_Problem description_
What the task requires is each entry, restated exactly.

_Entries supplied_

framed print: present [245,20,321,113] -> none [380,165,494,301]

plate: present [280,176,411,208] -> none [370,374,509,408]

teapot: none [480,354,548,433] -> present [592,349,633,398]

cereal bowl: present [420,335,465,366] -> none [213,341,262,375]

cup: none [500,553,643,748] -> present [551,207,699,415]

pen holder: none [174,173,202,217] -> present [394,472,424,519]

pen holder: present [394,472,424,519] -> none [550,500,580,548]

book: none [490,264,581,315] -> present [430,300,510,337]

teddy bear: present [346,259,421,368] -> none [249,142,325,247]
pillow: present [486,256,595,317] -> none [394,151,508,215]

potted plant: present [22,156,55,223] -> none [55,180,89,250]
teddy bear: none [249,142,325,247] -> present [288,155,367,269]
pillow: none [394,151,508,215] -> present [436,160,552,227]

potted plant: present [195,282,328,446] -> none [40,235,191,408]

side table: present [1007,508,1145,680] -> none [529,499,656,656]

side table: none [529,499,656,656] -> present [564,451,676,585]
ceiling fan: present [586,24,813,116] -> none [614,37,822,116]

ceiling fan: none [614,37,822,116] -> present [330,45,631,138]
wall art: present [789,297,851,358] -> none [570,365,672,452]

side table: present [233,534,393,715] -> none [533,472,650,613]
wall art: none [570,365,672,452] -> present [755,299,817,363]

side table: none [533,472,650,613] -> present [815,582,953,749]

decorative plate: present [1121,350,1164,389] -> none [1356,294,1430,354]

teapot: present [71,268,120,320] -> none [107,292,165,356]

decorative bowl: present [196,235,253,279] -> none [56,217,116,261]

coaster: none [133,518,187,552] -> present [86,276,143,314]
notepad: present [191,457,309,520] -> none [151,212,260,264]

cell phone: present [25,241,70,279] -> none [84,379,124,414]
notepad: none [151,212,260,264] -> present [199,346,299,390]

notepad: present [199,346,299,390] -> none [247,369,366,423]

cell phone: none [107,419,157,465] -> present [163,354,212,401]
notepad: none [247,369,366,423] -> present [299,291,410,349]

_Exercise solution_
framed print: present [245,20,321,113] -> none [380,165,494,301]

plate: present [280,176,411,208] -> none [370,374,509,408]

teapot: none [480,354,548,433] -> present [592,349,633,398]

cereal bowl: present [420,335,465,366] -> none [213,341,262,375]

cup: none [500,553,643,748] -> present [551,207,699,415]

pen holder: none [174,173,202,217] -> present [394,472,424,519]

pen holder: present [394,472,424,519] -> none [550,500,580,548]

book: none [490,264,581,315] -> present [430,300,510,337]

teddy bear: present [346,259,421,368] -> none [249,142,325,247]
pillow: present [486,256,595,317] -> none [394,151,508,215]

potted plant: present [22,156,55,223] -> none [55,180,89,250]
teddy bear: none [249,142,325,247] -> present [288,155,367,269]
pillow: none [394,151,508,215] -> present [436,160,552,227]

potted plant: present [195,282,328,446] -> none [40,235,191,408]

side table: present [1007,508,1145,680] -> none [529,499,656,656]

side table: none [529,499,656,656] -> present [564,451,676,585]
ceiling fan: present [586,24,813,116] -> none [614,37,822,116]

ceiling fan: none [614,37,822,116] -> present [330,45,631,138]
wall art: present [789,297,851,358] -> none [570,365,672,452]

side table: present [233,534,393,715] -> none [533,472,650,613]
wall art: none [570,365,672,452] -> present [755,299,817,363]

side table: none [533,472,650,613] -> present [815,582,953,749]

decorative plate: present [1121,350,1164,389] -> none [1356,294,1430,354]

teapot: present [71,268,120,320] -> none [107,292,165,356]

decorative bowl: present [196,235,253,279] -> none [56,217,116,261]

coaster: none [133,518,187,552] -> present [86,276,143,314]
notepad: present [191,457,309,520] -> none [151,212,260,264]

cell phone: present [25,241,70,279] -> none [84,379,124,414]
notepad: none [151,212,260,264] -> present [199,346,299,390]

notepad: present [199,346,299,390] -> none [247,369,366,423]

cell phone: none [107,419,157,465] -> present [163,354,212,401]
notepad: none [247,369,366,423] -> present [299,291,410,349]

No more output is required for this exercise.